Change listing data

* * * * * * *

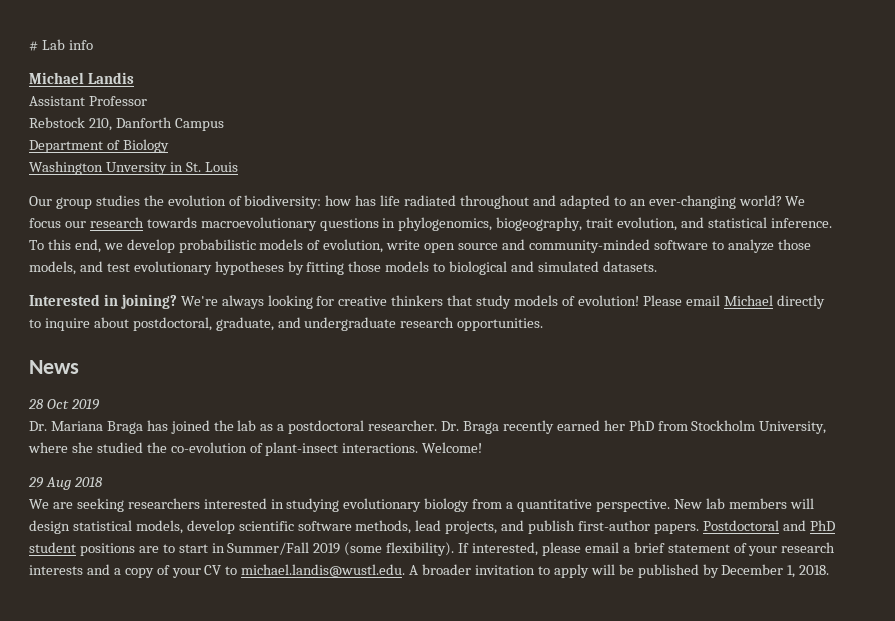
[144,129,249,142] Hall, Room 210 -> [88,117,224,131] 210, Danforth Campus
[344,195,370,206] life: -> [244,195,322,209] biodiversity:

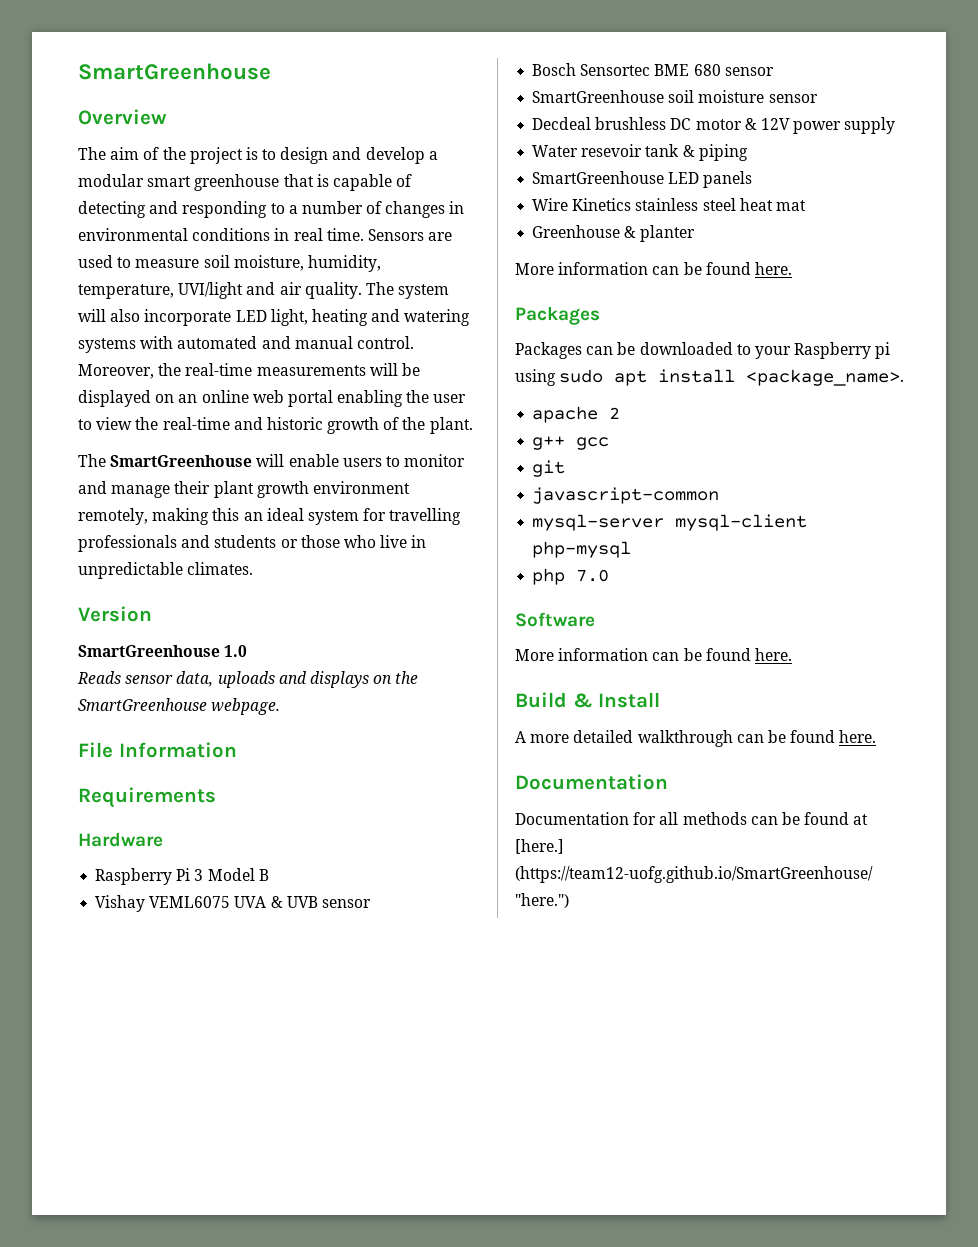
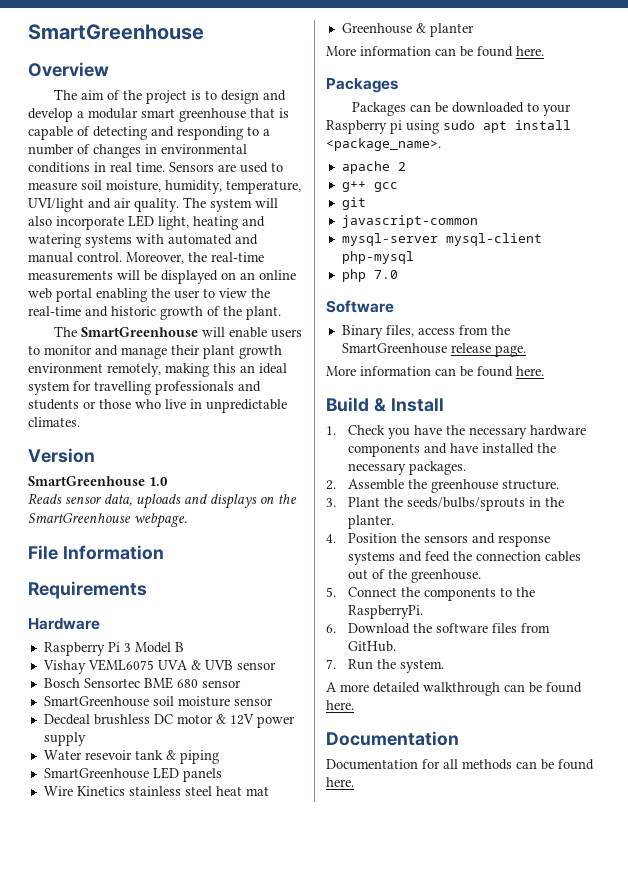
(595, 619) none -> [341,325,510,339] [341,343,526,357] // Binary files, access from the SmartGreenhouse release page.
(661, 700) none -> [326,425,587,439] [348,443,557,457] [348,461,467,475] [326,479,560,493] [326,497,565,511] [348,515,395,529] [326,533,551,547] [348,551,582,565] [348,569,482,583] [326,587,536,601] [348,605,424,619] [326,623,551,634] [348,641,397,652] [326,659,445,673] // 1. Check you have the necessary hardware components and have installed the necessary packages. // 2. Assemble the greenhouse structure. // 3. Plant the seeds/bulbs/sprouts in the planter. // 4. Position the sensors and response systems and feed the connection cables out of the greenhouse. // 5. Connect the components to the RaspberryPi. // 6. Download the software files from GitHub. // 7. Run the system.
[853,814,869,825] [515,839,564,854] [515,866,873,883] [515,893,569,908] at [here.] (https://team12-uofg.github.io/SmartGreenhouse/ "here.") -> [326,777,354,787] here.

* * * * * * *

• What the task requires:
Return every line of the preceding records in which the word "none" appears.

• Written answer:
(595, 619) none -> [341,325,510,339] [341,343,526,357] // Binary files, access from the SmartGreenhouse release page.
(661, 700) none -> [326,425,587,439] [348,443,557,457] [348,461,467,475] [326,479,560,493] [326,497,565,511] [348,515,395,529] [326,533,551,547] [348,551,582,565] [348,569,482,583] [326,587,536,601] [348,605,424,619] [326,623,551,634] [348,641,397,652] [326,659,445,673] // 1. Check you have the necessary hardware components and have installed the necessary packages. // 2. Assemble the greenhouse structure. // 3. Plant the seeds/bulbs/sprouts in the planter. // 4. Position the sensors and response systems and feed the connection cables out of the greenhouse. // 5. Connect the components to the RaspberryPi. // 6. Download the software files from GitHub. // 7. Run the system.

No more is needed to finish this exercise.